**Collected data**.
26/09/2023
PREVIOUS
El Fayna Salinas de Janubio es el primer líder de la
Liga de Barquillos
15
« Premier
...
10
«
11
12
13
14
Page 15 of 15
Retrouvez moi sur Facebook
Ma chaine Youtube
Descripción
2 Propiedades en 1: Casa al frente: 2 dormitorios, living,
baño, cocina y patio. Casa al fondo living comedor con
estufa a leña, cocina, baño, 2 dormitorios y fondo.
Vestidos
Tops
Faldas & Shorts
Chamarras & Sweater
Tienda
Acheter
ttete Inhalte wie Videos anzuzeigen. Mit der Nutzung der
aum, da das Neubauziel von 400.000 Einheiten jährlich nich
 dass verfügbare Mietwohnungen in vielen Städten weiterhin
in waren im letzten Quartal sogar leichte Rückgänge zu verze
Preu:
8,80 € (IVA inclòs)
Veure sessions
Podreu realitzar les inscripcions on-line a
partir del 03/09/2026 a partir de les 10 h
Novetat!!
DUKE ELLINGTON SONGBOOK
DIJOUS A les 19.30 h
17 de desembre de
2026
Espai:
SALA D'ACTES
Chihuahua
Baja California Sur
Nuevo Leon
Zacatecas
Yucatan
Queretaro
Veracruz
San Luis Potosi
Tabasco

* * *

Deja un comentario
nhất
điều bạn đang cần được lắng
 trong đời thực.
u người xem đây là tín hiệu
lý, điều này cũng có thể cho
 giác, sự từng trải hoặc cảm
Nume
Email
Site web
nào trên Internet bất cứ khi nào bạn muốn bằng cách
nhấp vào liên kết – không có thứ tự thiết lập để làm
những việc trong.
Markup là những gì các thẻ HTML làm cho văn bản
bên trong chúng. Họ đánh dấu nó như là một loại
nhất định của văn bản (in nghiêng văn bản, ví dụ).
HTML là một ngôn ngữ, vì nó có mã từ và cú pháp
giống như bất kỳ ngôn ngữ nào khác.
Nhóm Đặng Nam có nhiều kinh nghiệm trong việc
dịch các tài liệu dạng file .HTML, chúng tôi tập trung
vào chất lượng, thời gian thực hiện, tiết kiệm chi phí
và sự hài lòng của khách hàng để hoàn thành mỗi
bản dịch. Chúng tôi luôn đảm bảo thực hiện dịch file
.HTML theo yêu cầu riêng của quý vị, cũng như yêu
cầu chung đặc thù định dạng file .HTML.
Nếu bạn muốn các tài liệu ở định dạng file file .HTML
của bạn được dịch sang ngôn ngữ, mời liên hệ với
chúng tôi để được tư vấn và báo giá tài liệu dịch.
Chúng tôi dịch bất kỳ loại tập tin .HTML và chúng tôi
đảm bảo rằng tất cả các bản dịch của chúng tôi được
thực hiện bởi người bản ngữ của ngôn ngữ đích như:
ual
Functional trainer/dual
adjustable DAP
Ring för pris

* * *

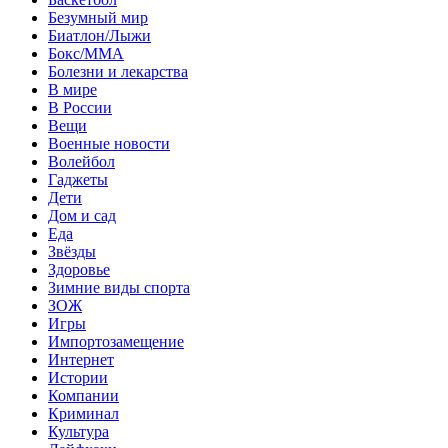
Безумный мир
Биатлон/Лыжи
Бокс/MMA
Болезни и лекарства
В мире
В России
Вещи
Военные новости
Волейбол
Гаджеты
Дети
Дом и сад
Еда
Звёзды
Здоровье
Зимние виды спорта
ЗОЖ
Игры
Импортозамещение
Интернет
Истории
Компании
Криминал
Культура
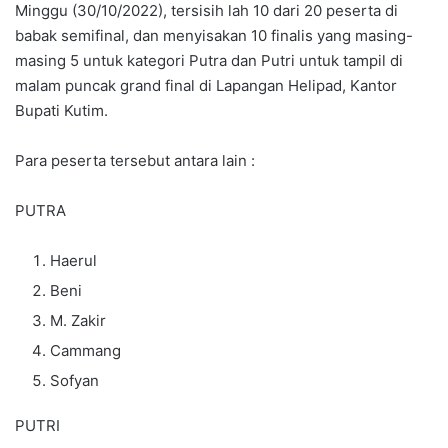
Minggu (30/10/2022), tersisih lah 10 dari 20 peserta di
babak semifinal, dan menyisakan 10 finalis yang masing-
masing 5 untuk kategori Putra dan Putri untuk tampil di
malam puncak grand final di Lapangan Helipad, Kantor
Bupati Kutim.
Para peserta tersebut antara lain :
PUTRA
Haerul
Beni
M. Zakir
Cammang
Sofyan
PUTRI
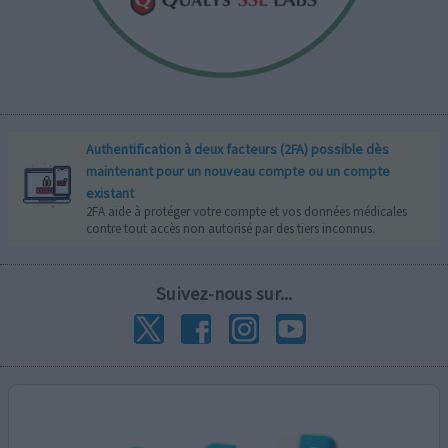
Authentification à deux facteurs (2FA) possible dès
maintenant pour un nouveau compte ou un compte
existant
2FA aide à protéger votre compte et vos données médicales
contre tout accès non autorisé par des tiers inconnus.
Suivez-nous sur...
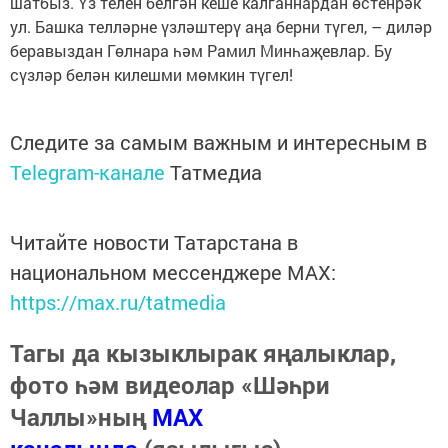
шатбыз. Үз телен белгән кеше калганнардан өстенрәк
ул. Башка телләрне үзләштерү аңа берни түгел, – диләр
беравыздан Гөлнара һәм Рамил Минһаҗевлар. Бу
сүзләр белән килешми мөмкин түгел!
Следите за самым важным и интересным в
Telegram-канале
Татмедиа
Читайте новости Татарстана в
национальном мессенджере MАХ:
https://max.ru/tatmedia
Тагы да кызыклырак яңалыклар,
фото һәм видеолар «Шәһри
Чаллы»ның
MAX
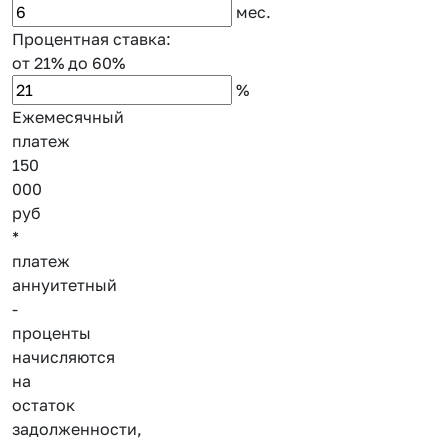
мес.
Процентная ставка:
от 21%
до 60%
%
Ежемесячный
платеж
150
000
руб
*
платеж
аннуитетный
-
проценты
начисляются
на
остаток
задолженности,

**WORK INSTRUCTIONS**. Across the data above, how many lines contain "ngôn"? Reply with a bare number.

**EXERCISE SOLUTION**. 4